* [Things to do]:
1. Copy out the passage on consciousness word for word.
2. Rewrite everything from the first row down to the row containing "कर्मों की पुस्तक अंकित है", changing "Gästebewertung" to "Bewertung" and leaving all else as it is.

* [Text]:
[Start of Attachment]
What I hold as main characteristic of consciousness is subjective experience. Self-awareness is not necessary in the sense that a chimp might never think of such matters, yet its subjective experience would be remarkably similar to a human's. Memory also is not entirely necessary since it is a given that memories degrade massively from the moment they are created (flawed as they are, even from that point). Autobliss would not be conscious in either case because of the low amount of complexity involved and the absence of mechanisms to foster subjective experience. Autobliss would fall in the same category as single celled organisms, in regards to my original question: no consciousness that we should take care not to hurt, unless of course we are seriously missing something about the state of reality.
[End of Attachment]
* [Data to examine]:
[Start of Attachment]
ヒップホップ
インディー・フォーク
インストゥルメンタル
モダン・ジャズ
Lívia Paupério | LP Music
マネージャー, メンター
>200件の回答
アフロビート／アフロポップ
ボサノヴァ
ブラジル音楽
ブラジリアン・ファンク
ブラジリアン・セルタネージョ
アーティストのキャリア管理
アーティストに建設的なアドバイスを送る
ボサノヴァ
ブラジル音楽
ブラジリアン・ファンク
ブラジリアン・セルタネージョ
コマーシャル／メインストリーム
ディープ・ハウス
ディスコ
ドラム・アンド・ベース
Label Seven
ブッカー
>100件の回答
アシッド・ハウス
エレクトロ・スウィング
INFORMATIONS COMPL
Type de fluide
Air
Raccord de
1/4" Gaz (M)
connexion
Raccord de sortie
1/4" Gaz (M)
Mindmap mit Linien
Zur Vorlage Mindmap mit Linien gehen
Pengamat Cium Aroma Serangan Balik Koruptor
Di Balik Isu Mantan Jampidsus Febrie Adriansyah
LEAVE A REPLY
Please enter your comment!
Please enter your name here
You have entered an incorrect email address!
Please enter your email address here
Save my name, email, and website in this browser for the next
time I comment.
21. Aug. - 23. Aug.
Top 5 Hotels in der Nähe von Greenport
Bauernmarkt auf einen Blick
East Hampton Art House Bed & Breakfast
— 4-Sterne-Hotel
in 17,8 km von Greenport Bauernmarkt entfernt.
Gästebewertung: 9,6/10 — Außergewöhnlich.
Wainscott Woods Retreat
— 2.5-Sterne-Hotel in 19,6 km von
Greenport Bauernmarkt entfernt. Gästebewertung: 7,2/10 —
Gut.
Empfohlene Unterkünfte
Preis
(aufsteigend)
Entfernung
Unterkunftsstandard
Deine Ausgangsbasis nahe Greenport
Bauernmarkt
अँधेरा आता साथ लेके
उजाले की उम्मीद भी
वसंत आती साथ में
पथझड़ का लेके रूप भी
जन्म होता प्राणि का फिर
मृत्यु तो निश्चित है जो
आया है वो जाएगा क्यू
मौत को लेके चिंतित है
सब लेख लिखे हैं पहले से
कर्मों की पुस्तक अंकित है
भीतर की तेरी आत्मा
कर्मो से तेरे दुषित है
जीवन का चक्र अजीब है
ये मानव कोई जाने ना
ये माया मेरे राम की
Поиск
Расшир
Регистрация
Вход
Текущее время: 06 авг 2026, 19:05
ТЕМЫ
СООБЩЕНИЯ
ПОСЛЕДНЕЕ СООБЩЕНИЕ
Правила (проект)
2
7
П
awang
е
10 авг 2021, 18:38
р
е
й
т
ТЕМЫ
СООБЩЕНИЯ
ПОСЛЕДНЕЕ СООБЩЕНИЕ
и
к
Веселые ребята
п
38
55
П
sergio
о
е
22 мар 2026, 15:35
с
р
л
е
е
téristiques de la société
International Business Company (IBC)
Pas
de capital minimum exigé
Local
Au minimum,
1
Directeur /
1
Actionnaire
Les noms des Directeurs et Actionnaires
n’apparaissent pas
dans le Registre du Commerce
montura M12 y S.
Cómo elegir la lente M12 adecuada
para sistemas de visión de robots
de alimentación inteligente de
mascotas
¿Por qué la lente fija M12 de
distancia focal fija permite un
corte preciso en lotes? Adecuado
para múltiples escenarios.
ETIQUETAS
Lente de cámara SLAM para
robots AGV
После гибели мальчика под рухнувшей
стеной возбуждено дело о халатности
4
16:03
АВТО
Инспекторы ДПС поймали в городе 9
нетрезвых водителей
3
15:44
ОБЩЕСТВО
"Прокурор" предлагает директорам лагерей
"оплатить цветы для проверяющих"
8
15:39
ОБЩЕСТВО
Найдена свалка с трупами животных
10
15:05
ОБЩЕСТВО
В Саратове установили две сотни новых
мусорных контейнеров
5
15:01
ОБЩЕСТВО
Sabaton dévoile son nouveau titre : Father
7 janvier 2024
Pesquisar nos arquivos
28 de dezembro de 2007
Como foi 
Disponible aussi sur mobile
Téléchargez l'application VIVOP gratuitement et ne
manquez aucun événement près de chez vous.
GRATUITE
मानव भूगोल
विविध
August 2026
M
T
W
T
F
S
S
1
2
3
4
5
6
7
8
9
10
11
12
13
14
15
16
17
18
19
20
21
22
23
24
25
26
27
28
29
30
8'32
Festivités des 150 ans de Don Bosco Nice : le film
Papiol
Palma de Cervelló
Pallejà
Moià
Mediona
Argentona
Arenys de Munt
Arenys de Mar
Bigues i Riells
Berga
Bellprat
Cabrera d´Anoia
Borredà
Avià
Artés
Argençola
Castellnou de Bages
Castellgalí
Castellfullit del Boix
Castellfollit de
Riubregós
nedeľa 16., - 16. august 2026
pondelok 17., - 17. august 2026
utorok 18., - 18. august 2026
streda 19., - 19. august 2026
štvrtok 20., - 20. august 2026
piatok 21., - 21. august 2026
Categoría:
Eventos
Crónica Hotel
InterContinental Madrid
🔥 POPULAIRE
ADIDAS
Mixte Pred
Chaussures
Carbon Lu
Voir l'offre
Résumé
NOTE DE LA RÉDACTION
[End of Attachment]
* [Answer set]:
1.
What I hold as main characteristic of consciousness is subjective experience. Self-awareness is not necessary in the sense that a chimp might never think of such matters, yet its subjective experience would be remarkably similar to a human's. Memory also is not entirely necessary since it is a given that memories degrade massively from the moment they are created (flawed as they are, even from that point). Autobliss would not be conscious in either case because of the low amount of complexity involved and the absence of mechanisms to foster subjective experience. Autobliss would fall in the same category as single celled organisms, in regards to my original question: no consciousness that we should take care not to hurt, unless of course we are seriously missing something about the state of reality.

2.
ヒップホップ
インディー・フォーク
インストゥルメンタル
モダン・ジャズ
Lívia Paupério | LP Music
マネージャー, メンター
>200件の回答
アフロビート／アフロポップ
ボサノヴァ
ブラジル音楽
ブラジリアン・ファンク
ブラジリアン・セルタネージョ
アーティストのキャリア管理
アーティストに建設的なアドバイスを送る
ボサノヴァ
ブラジル音楽
ブラジリアン・ファンク
ブラジリアン・セルタネージョ
コマーシャル／メインストリーム
ディープ・ハウス
ディスコ
ドラム・アンド・ベース
Label Seven
ブッカー
>100件の回答
アシッド・ハウス
エレクトロ・スウィング
INFORMATIONS COMPL
Type de fluide
Air
Raccord de
1/4" Gaz (M)
connexion
Raccord de sortie
1/4" Gaz (M)
Mindmap mit Linien
Zur Vorlage Mindmap mit Linien gehen
Pengamat Cium Aroma Serangan Balik Koruptor
Di Balik Isu Mantan Jampidsus Febrie Adriansyah
LEAVE A REPLY
Please enter your comment!
Please enter your name here
You have entered an incorrect email address!
Please enter your email address here
Save my name, email, and website in this browser for the next
time I comment.
21. Aug. - 23. Aug.
Top 5 Hotels in der Nähe von Greenport
Bauernmarkt auf einen Blick
East Hampton Art House Bed & Breakfast
— 4-Sterne-Hotel
in 17,8 km von Greenport Bauernmarkt entfernt.
Bewertung: 9,6/10 — Außergewöhnlich.
Wainscott Woods Retreat
— 2.5-Sterne-Hotel in 19,6 km von
Greenport Bauernmarkt entfernt. Bewertung: 7,2/10 —
Gut.
Empfohlene Unterkünfte
Preis
(aufsteigend)
Entfernung
Unterkunftsstandard
Deine Ausgangsbasis nahe Greenport
Bauernmarkt
अँधेरा आता साथ लेके
उजाले की उम्मीद भी
वसंत आती साथ में
पथझड़ का लेके रूप भी
जन्म होता प्राणि का फिर
मृत्यु तो निश्चित है जो
आया है वो जाएगा क्यू
मौत को लेके चिंतित है
सब लेख लिखे हैं पहले से
कर्मों की पुस्तक अंकित है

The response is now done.